*** Opening Records for the exercise ***

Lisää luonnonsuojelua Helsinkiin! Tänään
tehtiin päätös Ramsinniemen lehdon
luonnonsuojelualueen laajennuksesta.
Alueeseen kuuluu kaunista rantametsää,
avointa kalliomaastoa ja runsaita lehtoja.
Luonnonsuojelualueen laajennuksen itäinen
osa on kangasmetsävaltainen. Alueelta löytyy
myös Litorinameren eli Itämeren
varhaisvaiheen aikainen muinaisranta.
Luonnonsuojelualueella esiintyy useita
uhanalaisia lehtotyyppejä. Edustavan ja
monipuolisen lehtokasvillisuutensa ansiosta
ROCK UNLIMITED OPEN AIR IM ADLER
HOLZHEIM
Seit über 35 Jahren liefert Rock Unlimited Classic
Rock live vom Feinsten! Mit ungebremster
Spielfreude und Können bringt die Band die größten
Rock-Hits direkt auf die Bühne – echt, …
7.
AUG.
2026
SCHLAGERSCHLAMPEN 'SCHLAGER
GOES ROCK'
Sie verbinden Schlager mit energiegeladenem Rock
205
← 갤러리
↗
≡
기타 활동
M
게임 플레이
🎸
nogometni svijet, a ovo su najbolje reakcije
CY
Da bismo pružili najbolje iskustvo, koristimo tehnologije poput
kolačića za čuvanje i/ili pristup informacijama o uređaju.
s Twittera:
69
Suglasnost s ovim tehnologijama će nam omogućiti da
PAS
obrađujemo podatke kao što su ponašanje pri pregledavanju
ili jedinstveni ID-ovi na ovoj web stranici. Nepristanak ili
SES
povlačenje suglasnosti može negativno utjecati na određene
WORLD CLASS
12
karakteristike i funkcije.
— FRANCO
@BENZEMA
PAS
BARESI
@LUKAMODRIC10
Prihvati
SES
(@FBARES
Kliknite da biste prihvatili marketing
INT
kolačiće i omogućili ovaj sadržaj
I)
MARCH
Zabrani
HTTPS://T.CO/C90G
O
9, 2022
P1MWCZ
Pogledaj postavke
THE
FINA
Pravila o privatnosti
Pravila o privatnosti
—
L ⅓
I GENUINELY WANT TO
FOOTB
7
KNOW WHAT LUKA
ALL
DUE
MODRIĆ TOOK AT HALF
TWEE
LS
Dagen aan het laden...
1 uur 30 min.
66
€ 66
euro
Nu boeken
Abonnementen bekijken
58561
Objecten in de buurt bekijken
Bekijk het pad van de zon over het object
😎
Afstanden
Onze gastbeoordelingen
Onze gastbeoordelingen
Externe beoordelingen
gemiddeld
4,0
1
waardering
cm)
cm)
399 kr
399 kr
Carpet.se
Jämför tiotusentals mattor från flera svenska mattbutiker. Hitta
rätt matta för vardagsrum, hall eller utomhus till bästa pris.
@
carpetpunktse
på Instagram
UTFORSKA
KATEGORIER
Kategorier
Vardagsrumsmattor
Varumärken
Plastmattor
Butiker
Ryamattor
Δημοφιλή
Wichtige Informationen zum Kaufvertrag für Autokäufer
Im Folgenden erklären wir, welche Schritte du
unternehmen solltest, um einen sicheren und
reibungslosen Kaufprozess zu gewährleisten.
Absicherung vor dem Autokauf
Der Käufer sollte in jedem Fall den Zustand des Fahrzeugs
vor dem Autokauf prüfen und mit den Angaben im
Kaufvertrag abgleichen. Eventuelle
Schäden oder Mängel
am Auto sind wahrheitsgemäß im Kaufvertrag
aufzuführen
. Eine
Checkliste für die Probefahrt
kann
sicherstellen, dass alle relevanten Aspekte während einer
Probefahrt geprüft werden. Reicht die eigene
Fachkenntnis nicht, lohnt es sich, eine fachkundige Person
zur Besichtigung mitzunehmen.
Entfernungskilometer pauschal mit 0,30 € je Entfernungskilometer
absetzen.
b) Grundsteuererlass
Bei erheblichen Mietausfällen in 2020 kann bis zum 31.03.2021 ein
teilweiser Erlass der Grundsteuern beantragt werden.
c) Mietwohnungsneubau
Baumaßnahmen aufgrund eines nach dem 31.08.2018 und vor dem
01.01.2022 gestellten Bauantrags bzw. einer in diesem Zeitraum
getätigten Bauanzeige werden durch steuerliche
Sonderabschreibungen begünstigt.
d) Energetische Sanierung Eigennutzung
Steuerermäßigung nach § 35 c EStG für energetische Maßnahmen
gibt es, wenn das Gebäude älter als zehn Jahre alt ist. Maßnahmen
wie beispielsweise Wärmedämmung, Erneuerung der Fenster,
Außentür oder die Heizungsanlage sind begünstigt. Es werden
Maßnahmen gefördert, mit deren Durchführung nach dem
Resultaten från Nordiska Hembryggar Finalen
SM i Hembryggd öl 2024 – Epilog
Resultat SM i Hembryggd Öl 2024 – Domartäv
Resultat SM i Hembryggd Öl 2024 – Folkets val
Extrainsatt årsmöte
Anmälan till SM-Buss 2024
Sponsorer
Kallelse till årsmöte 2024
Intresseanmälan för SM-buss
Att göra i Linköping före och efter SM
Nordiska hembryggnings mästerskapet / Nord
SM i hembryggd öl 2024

*** Closing Records for the exercise ***

→ **Exercise brief**: Please change every "Pravila o privatnosti" in the data above to "Politika privatnosti" and give the data again with all else unchanged.

→ **Answer box**:
Lisää luonnonsuojelua Helsinkiin! Tänään
tehtiin päätös Ramsinniemen lehdon
luonnonsuojelualueen laajennuksesta.
Alueeseen kuuluu kaunista rantametsää,
avointa kalliomaastoa ja runsaita lehtoja.
Luonnonsuojelualueen laajennuksen itäinen
osa on kangasmetsävaltainen. Alueelta löytyy
myös Litorinameren eli Itämeren
varhaisvaiheen aikainen muinaisranta.
Luonnonsuojelualueella esiintyy useita
uhanalaisia lehtotyyppejä. Edustavan ja
monipuolisen lehtokasvillisuutensa ansiosta
ROCK UNLIMITED OPEN AIR IM ADLER
HOLZHEIM
Seit über 35 Jahren liefert Rock Unlimited Classic
Rock live vom Feinsten! Mit ungebremster
Spielfreude und Können bringt die Band die größten
Rock-Hits direkt auf die Bühne – echt, …
7.
AUG.
2026
SCHLAGERSCHLAMPEN 'SCHLAGER
GOES ROCK'
Sie verbinden Schlager mit energiegeladenem Rock
205
← 갤러리
↗
≡
기타 활동
M
게임 플레이
🎸
nogometni svijet, a ovo su najbolje reakcije
CY
Da bismo pružili najbolje iskustvo, koristimo tehnologije poput
kolačića za čuvanje i/ili pristup informacijama o uređaju.
s Twittera:
69
Suglasnost s ovim tehnologijama će nam omogućiti da
PAS
obrađujemo podatke kao što su ponašanje pri pregledavanju
ili jedinstveni ID-ovi na ovoj web stranici. Nepristanak ili
SES
povlačenje suglasnosti može negativno utjecati na određene
WORLD CLASS
12
karakteristike i funkcije.
— FRANCO
@BENZEMA
PAS
BARESI
@LUKAMODRIC10
Prihvati
SES
(@FBARES
Kliknite da biste prihvatili marketing
INT
kolačiće i omogućili ovaj sadržaj
I)
MARCH
Zabrani
HTTPS://T.CO/C90G
O
9, 2022
P1MWCZ
Pogledaj postavke
THE
FINA
Politika privatnosti
Politika privatnosti
—
L ⅓
I GENUINELY WANT TO
FOOTB
7
KNOW WHAT LUKA
ALL
DUE
MODRIĆ TOOK AT HALF
TWEE
LS
Dagen aan het laden...
1 uur 30 min.
66
€ 66
euro
Nu boeken
Abonnementen bekijken
58561
Objecten in de buurt bekijken
Bekijk het pad van de zon over het object
😎
Afstanden
Onze gastbeoordelingen
Onze gastbeoordelingen
Externe beoordelingen
gemiddeld
4,0
1
waardering
cm)
cm)
399 kr
399 kr
Carpet.se
Jämför tiotusentals mattor från flera svenska mattbutiker. Hitta
rätt matta för vardagsrum, hall eller utomhus till bästa pris.
@
carpetpunktse
på Instagram
UTFORSKA
KATEGORIER
Kategorier
Vardagsrumsmattor
Varumärken
Plastmattor
Butiker
Ryamattor
Δημοφιλή
Wichtige Informationen zum Kaufvertrag für Autokäufer
Im Folgenden erklären wir, welche Schritte du
unternehmen solltest, um einen sicheren und
reibungslosen Kaufprozess zu gewährleisten.
Absicherung vor dem Autokauf
Der Käufer sollte in jedem Fall den Zustand des Fahrzeugs
vor dem Autokauf prüfen und mit den Angaben im
Kaufvertrag abgleichen. Eventuelle
Schäden oder Mängel
am Auto sind wahrheitsgemäß im Kaufvertrag
aufzuführen
. Eine
Checkliste für die Probefahrt
kann
sicherstellen, dass alle relevanten Aspekte während einer
Probefahrt geprüft werden. Reicht die eigene
Fachkenntnis nicht, lohnt es sich, eine fachkundige Person
zur Besichtigung mitzunehmen.
Entfernungskilometer pauschal mit 0,30 € je Entfernungskilometer
absetzen.
b) Grundsteuererlass
Bei erheblichen Mietausfällen in 2020 kann bis zum 31.03.2021 ein
teilweiser Erlass der Grundsteuern beantragt werden.
c) Mietwohnungsneubau
Baumaßnahmen aufgrund eines nach dem 31.08.2018 und vor dem
01.01.2022 gestellten Bauantrags bzw. einer in diesem Zeitraum
getätigten Bauanzeige werden durch steuerliche
Sonderabschreibungen begünstigt.
d) Energetische Sanierung Eigennutzung
Steuerermäßigung nach § 35 c EStG für energetische Maßnahmen
gibt es, wenn das Gebäude älter als zehn Jahre alt ist. Maßnahmen
wie beispielsweise Wärmedämmung, Erneuerung der Fenster,
Außentür oder die Heizungsanlage sind begünstigt. Es werden
Maßnahmen gefördert, mit deren Durchführung nach dem
Resultaten från Nordiska Hembryggar Finalen
SM i Hembryggd öl 2024 – Epilog
Resultat SM i Hembryggd Öl 2024 – Domartäv
Resultat SM i Hembryggd Öl 2024 – Folkets val
Extrainsatt årsmöte
Anmälan till SM-Buss 2024
Sponsorer
Kallelse till årsmöte 2024
Intresseanmälan för SM-buss
Att göra i Linköping före och efter SM
Nordiska hembryggnings mästerskapet / Nord
SM i hembryggd öl 2024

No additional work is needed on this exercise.